Beam code follows. You end up seeing the connecting to druid log message but not the following starting data flush timer.

   log.info("Starting Curator")

curator = CuratorFrameworkFactory.builder()

.connectString(config.getDruidZookeeper()).retryPolicy(new BoundedExponentialBackoffRetry(1000, 120000, 10)).build()

curator.start()

    log.info("Connecting to Druid")

log.info(“Timestamp value: {}”, config.getDruidDataTimestamp())

    // build the druid beam service

druidService = DruidBeams

.builder(new Timestamper<Map<String, Object>>() {

def cnt = 0

@Override

public DateTime timestamp(Map<String, Object> theMap) {

def dt = new DateTime(theMap.get(config.getDruidDataTimestamp().toLowerCase()))

return dt

}

})

.curator(curator)

.timestampSpec(new TimestampSpec(config.getDruidDataTimestamp().toLowerCase(), “millis”))

.discoveryPath(config.getDruidDiscoveryPath())

.location(new DruidLocation(new DruidEnvironment(config.getDruidIndexService(), config.getDruidFirehosePattern()), config.getDruidDataSource()))

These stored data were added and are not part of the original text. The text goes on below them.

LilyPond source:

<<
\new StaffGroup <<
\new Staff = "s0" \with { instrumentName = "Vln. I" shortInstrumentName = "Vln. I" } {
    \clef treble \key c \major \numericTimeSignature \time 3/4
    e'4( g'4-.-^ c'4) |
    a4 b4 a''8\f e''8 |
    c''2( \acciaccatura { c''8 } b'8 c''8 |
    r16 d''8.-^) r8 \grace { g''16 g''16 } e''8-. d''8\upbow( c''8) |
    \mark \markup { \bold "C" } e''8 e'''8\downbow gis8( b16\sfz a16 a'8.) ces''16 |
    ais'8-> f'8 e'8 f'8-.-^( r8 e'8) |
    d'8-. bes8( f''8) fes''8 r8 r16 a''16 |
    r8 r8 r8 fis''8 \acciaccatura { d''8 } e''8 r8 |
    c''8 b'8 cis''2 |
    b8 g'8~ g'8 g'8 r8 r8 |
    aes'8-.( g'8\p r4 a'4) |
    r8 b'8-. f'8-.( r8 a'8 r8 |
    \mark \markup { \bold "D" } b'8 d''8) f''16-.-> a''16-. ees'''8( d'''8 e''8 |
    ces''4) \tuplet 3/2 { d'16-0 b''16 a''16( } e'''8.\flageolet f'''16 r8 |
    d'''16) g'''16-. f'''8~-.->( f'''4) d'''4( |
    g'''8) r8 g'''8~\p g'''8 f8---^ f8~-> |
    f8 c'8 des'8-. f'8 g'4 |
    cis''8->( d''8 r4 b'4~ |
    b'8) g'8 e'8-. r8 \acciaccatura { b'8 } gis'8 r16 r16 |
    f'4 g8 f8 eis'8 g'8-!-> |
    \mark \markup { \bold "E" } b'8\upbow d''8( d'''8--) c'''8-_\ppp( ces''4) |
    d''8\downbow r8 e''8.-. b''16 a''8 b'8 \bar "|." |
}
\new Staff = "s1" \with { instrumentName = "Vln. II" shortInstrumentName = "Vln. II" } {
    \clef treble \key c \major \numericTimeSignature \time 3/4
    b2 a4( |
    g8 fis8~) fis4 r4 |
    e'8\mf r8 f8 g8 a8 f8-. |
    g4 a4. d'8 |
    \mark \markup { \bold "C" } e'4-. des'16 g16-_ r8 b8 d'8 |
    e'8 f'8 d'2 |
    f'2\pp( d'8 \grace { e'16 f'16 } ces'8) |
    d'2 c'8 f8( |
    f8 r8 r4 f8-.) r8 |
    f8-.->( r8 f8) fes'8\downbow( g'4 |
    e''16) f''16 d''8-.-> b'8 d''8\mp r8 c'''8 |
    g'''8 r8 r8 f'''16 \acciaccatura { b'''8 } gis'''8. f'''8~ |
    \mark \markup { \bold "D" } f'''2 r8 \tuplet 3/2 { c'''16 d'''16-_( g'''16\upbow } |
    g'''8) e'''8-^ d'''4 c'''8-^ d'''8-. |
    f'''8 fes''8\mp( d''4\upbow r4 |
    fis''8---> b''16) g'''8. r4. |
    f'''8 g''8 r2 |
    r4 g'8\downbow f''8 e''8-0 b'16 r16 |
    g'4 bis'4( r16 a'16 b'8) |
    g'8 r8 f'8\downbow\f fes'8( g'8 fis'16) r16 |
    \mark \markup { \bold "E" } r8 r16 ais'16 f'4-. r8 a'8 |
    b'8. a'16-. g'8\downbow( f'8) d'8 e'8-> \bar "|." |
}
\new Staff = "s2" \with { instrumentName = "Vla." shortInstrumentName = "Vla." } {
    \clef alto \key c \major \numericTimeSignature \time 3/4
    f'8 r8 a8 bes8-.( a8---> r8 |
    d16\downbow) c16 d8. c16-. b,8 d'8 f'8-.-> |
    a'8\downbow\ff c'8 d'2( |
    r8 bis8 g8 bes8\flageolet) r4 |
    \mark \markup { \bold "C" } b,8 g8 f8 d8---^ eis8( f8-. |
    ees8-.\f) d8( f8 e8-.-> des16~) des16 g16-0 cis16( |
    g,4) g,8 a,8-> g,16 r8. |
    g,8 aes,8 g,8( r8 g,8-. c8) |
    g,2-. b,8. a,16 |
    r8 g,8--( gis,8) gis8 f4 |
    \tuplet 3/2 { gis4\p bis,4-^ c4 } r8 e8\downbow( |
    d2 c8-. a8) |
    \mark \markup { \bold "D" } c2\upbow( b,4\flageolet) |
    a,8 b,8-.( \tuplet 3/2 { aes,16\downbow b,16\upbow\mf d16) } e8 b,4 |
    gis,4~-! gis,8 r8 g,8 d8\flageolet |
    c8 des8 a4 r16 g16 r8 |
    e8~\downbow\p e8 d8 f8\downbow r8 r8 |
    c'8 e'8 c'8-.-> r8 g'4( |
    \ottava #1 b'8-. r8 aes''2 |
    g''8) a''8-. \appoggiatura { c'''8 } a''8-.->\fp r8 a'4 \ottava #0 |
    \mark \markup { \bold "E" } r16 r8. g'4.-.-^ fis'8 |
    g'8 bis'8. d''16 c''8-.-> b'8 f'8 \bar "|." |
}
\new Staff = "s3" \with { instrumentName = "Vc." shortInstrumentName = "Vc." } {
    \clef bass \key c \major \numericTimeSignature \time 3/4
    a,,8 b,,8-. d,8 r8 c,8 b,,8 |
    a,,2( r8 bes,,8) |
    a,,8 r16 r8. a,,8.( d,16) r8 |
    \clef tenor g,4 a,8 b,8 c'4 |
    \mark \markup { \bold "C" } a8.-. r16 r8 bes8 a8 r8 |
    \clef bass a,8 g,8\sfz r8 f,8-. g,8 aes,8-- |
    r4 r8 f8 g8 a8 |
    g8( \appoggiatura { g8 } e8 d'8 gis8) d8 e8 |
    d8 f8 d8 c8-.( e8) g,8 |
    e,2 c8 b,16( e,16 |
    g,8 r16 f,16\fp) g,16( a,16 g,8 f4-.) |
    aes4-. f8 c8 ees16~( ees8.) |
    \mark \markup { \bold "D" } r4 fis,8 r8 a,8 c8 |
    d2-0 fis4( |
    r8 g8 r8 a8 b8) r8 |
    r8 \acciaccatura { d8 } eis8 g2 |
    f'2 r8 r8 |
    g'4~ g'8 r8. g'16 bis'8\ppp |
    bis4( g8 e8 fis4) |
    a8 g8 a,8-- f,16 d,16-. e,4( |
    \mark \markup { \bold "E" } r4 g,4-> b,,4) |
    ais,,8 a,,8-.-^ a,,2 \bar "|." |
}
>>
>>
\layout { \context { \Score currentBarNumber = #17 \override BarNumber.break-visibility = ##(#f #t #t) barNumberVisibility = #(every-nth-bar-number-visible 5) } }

.rollup(DruidRollup.create(DruidDimensions.specific(dim.druidDimensions), config.getDruidDataAggregators().druidAggregators, config.getDruidDataGranularity().granularity))

.tuning(ClusteredBeamTuning.create(config.getDruidTuningSegmentGranularity(), config.getDruidTuningWarmingPeriod(),

config.getDruidTuningWindowPeriod(), config.getDruidTuningPartitions(), config.getDruidTuningReplicants()))

.buildJavaService()

    log.info("Starting data flush timer")

stack.txt (18.9 KB)

I’ve done a little more research. Version 0.2.19 is the last one that appears to work. Version 0.2.2 shows the hanging behaviour.
Going to see if something sticks out.

Annnnndddd… it looks like I had a dimension and aggregator with the same name.

On the earlier versions of tranquility “it worked”. On newer versions of tranquility (like 0.5.0) it just dies after the curator connection with no messaging. Looks like there might have been some dependency issues too, but not all the versions I tested were release versions

Mark

Hey Mark,

Glad you figured out what was going on. And, yeah, that dimension-metric name check was added at some point because Druid actually gets confused when it’s asked to create a metric with the same name as a dimension (you can get around that by changing the metric name).

And, from the stack trace, it looks like things were stuck because your “main” thread had exited. Strange that there was no exception message printed on the console. Usually the JVM will print a stack trace when “main” dies, unless something had caught and suppressed the error.